2018. Deseamos aquello que vemos cada día, que decía el Dr. Lecter. Después de generaciones
siendo los espectadores de otros, en la última década hemos disfrutado del goce enorme de ser
nosotros los leídos y observados por los demás. En nuestro cotidiano consumo mediático hemos
reemplazado el estar informados por sentirnos cohesionados. A partir de ahí, las fake news solo
tienen que entrar donde saben que serán bien recibidas.

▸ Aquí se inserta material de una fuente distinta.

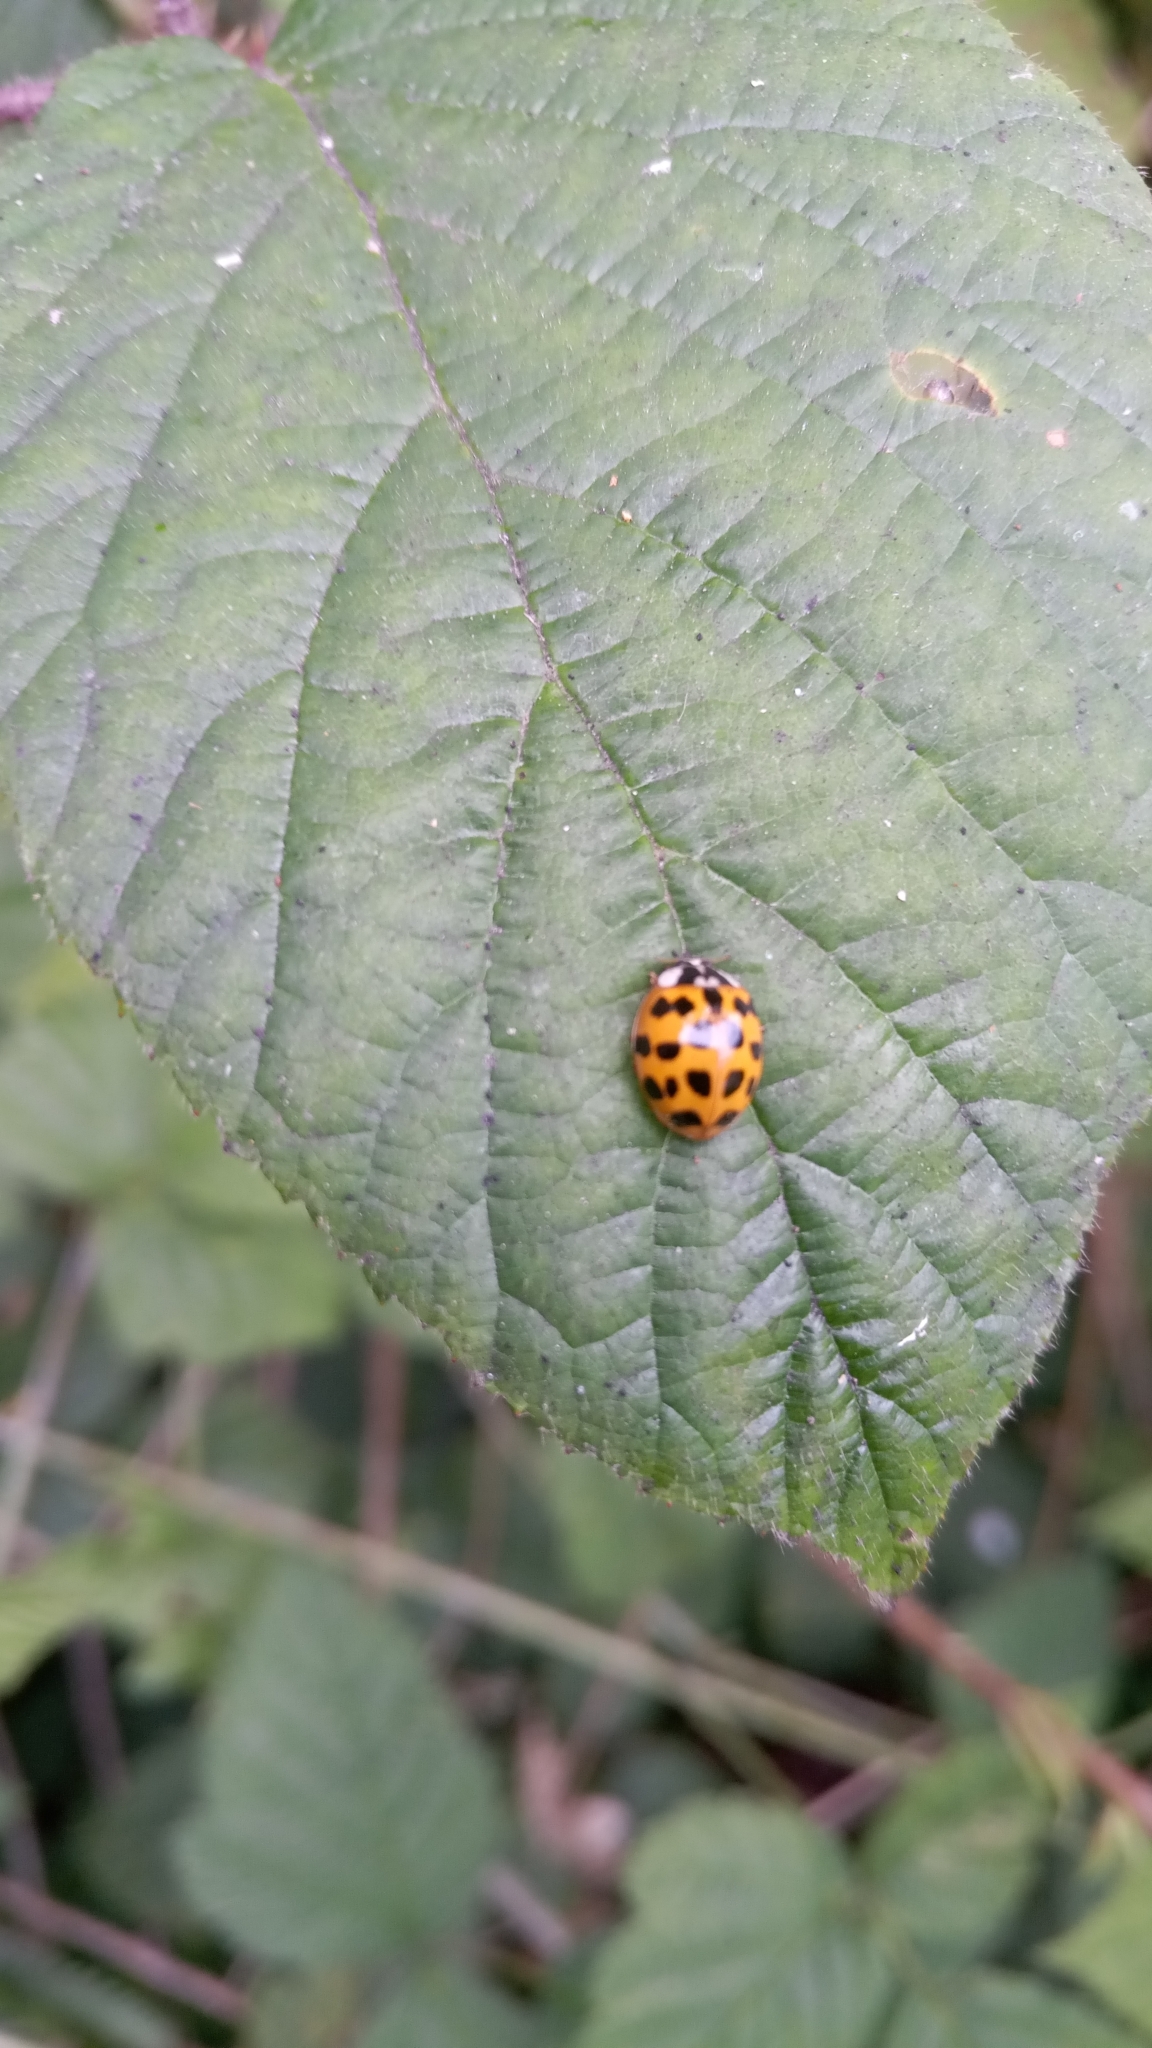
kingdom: Animalia
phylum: Arthropoda
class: Insecta
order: Coleoptera
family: Coccinellidae
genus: Harmonia
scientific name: Harmonia axyridis
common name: Harlequin ladybird
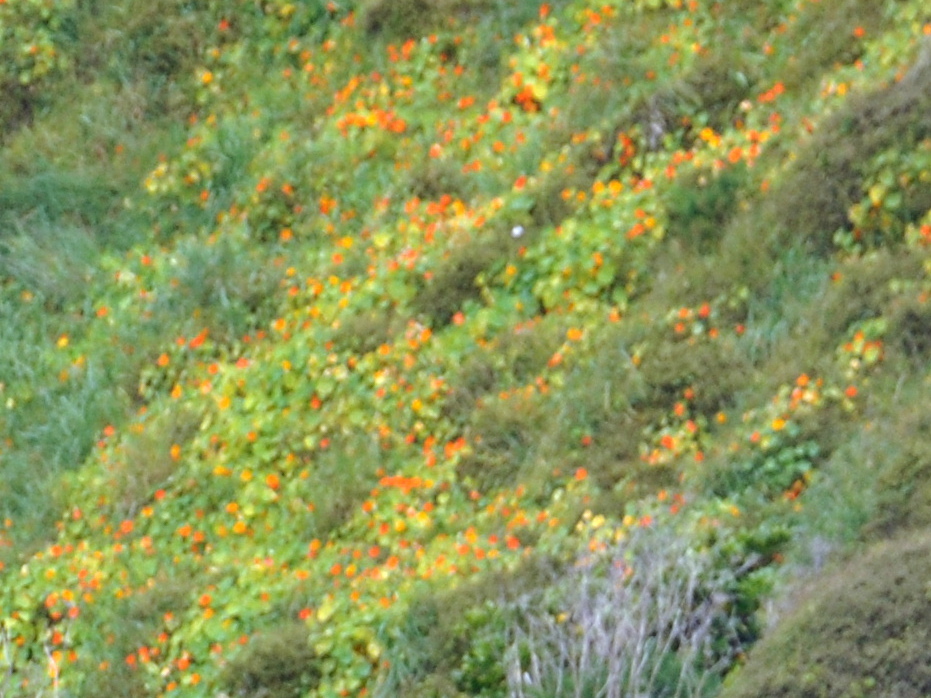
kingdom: Plantae
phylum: Tracheophyta
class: Magnoliopsida
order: Brassicales
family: Tropaeolaceae
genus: Tropaeolum
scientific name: Tropaeolum majus
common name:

Cada contenido que llega a nuestro móvil, a nuestra pantalla, no lo sometemos ya, por tanto, al
escrutinio de su autenticidad sino de su utilidad para atraer la atención de los demás. Los hoax, las
fake news, las fotos que retocamos, las historias que “vivimos”, los “followers” que compramos, los
“éxitos” que publicamos hacen de combustible y ni su origen ni su verdad nos preocupan tanto
como declaramos en voz alta. Más de un 80% de la gente dice que las fake news representan una
grave amenaza para la democracia. La encuesta no revela (no sabemos si llega a preguntar) cuál es
el porcentaje de los que se preocupan por averiguar si el contenido que comparten y comentan es o
no fake. Como tampoco debe de ser fácil de medir, ni de preguntar y mucho menos de contestar en
qué medida nuestros perfiles sociales están llenos de verdades que solo lo son a medias.
EPÍLOGO

En Matrix los humanos tienen la imagen que les gustaría tener, y no la que tienen en realidad. En
Minority Report se retrata un hampa dedicada a proveer de identidades offline que permitan escapar
del control total de cámaras y sensores. Una sociedad que ha descubierto las satisfacciones del fake
difícilmente aceptará volver a la cruda y sincera realidad. Por un lado, es de esperar que en algún
momento aflore una nueva economía de la desconfianza. Por ejemplo, Uma Thurman sometiendo a
una prueba de ADN un pelo de Ethan Hawke en Gattaca para estar segura de que él es quien dice
ser. En contraposición, es previsible que surja una industria que ofrezca la posibilidad de escapar de
nuestra propia ilusión; de vendernos una dosis para regresar por tanto tiempo como nuestro crédito
se pueda permitir a una realidad real, desconectada; de borrar o al menos neutralizar nuestra
presencia virtual, de mantener una doble vida en la que poder volver a ser eso que cada vez nos
cuesta más reconocer en la pantalla en la que nos contemplamos: a nosotros mismos.